Yo Yo Girl Cop is actually inspired by a successful Japanese manga called Sukeban Deka, from 1976, which was adapted into a TV show in the mid 1980s, followed by two late 1980s movies and some animated TV shows in the early 1990s. The title translates as Delinquent Girl Detective and, as far as I can make out, this is kind of a reboot sequel which works in a similar fashion as the Samuel L. Jackson Shaft sequel, in that the original actress playing the title character in the TV show plays the mother of the main protagonist here... who I think, and I may be losing something in translation, is the daughter of that original character, inadvertently inheriting the mantle of the former.
Either way, for a character with such an amazing legacy and with such a cool concept as special police agents who are armed with deadly yo-yos, I found the film curiously dull and, in a few places, fairly hard to follow.

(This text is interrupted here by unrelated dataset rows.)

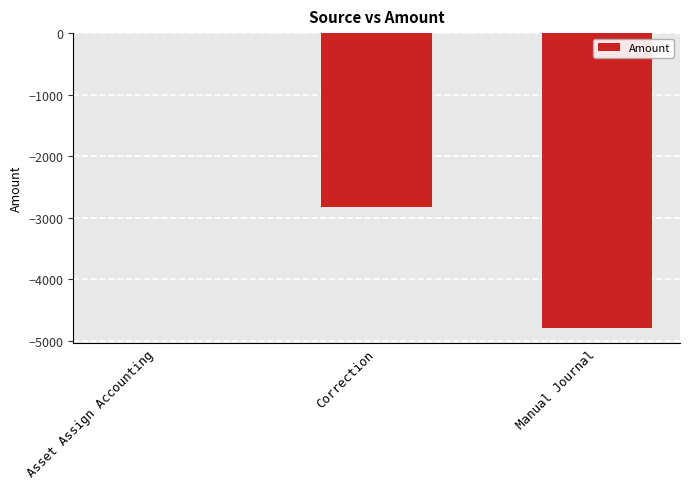

At which category does the chart reach its peak across all series?

Asset Assign Accounting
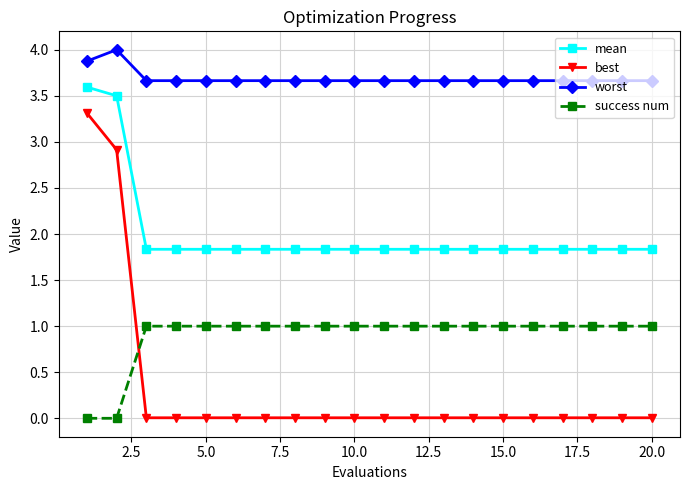

How many distinct data groups are displayed?

4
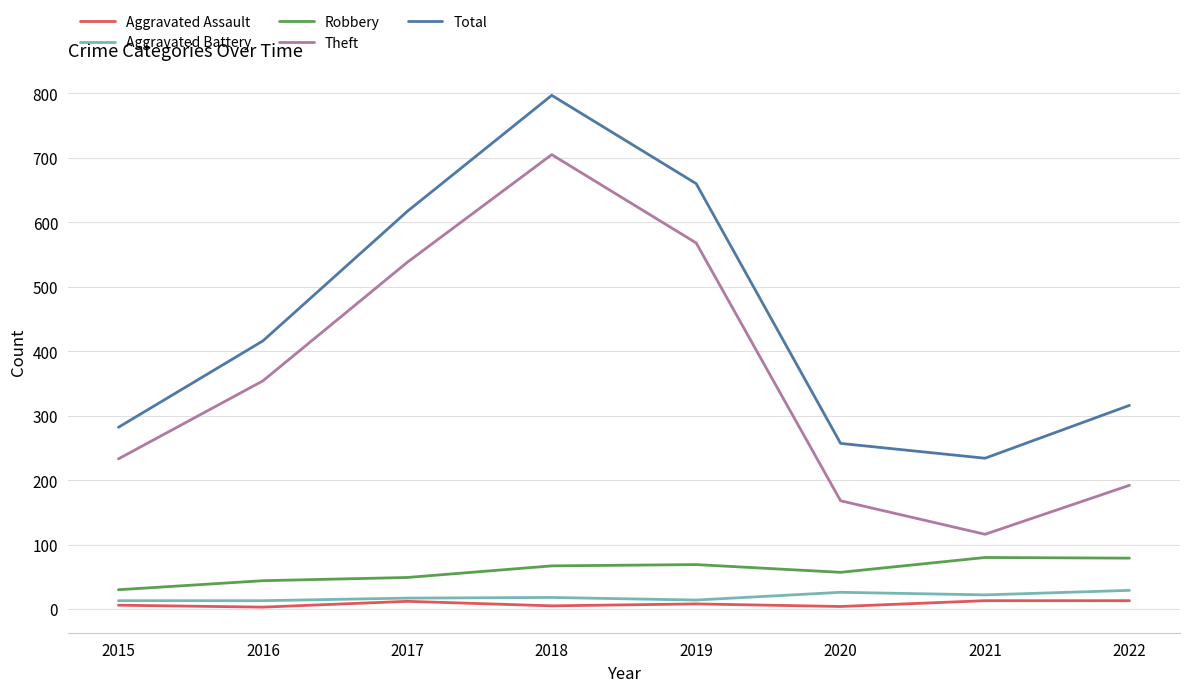

True or false: Total has a value of 416 at 2016.

True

The film starts off with an okay opening which, unfortunately, shows right away that the CGI effects are of the particularly low budget variety but it’s followed by an animated opening credit sequence that really kicks ass, as a silhouette of the title character performs cool moves with her yo-yo to a rock oriented score. Alas, when the credits sequence is over, so is the best part of the film. Instead of playing to the utter ridiculousness of the nonsensical concept, which maybe would have been preferable, the film instead tries to approach the subject matter with a grittier, realistic attitude. And that’s fine... it’s as valid an option as any to make a drama come to life. Except that, in this case, the story and the way it’s delivered in a disjointed and, frankly, uninteresting manner makes for a very dull affair.
The one thing which was keeping me watching was the obvious hope that, at some point, Yo-Yo Girl Cop was going to get her “special equipment” out and make good on the promise of the title of the film but, alas, the spinning toy only comes out for a few seconds at a time until the final showdown sequence of the film, where she “tools up” and you start to think to yourself... finally.
Instead, the few bits of yo-yo oriented action in this last sequence are fragmentary, uninspiring and , for the most part, badly lit. It really does nothing much to make up for the seam of teenage angst the film is trying so desperately to mine throughout the running time, which seems to emphasis the negative traits of “grown ups” and the hipness of being a teenager. Played by “J-pop sensation” Aya Matsura, or so the DVD cover tells me, the title character is tolerable and, despite her constant negative attitude to the world of adulthood, may have been an interesting protagonist to journey with. However, the people and situations she finds herself with or in are basically either dull or clichéd and the bits which don’t quite make sense and have a go at whetting your appetite to find the answer to their set up, are lamely tied up and ultimately lead to a villain who, despite the perpetual build up throughout the movie, is much less of a personality than you might reasonably be lead to suspect would turn up and... well... lets just say I had absolutely no interest, by the films eventual denouement, in who lived and died in this affair... and on which side of the law they found themselves, for that matter.
I don’t quite know the audience this movie is aimed at but, I’m pretty certain it’s not me. The terrific idea of an undercover cop who settles her arguments with the help of her lethally dangerous yo-yo is a great starting point for a fun filled, action packed, adrenalin pumped movie... unfortunately, this particular film isn’t that at all and I suspect it would be better received, perhaps, by an audience who is more familiar with the original material and adaptations. And that’s certainly not me, or anybody I know, for that matter. I’m not sure how well Yo Yo Girl Cop did when it got released on DVD over here and in the USA but I’m guessing the cheap price I got it for is reflective of its performance in English speaking countries. Certainly, I wouldn’t inflict this film on people, even if they had an interest in yo-yos or teenage schoolgirls... it’s just too dull. Not one I could, in all conscience, recommend to anyone.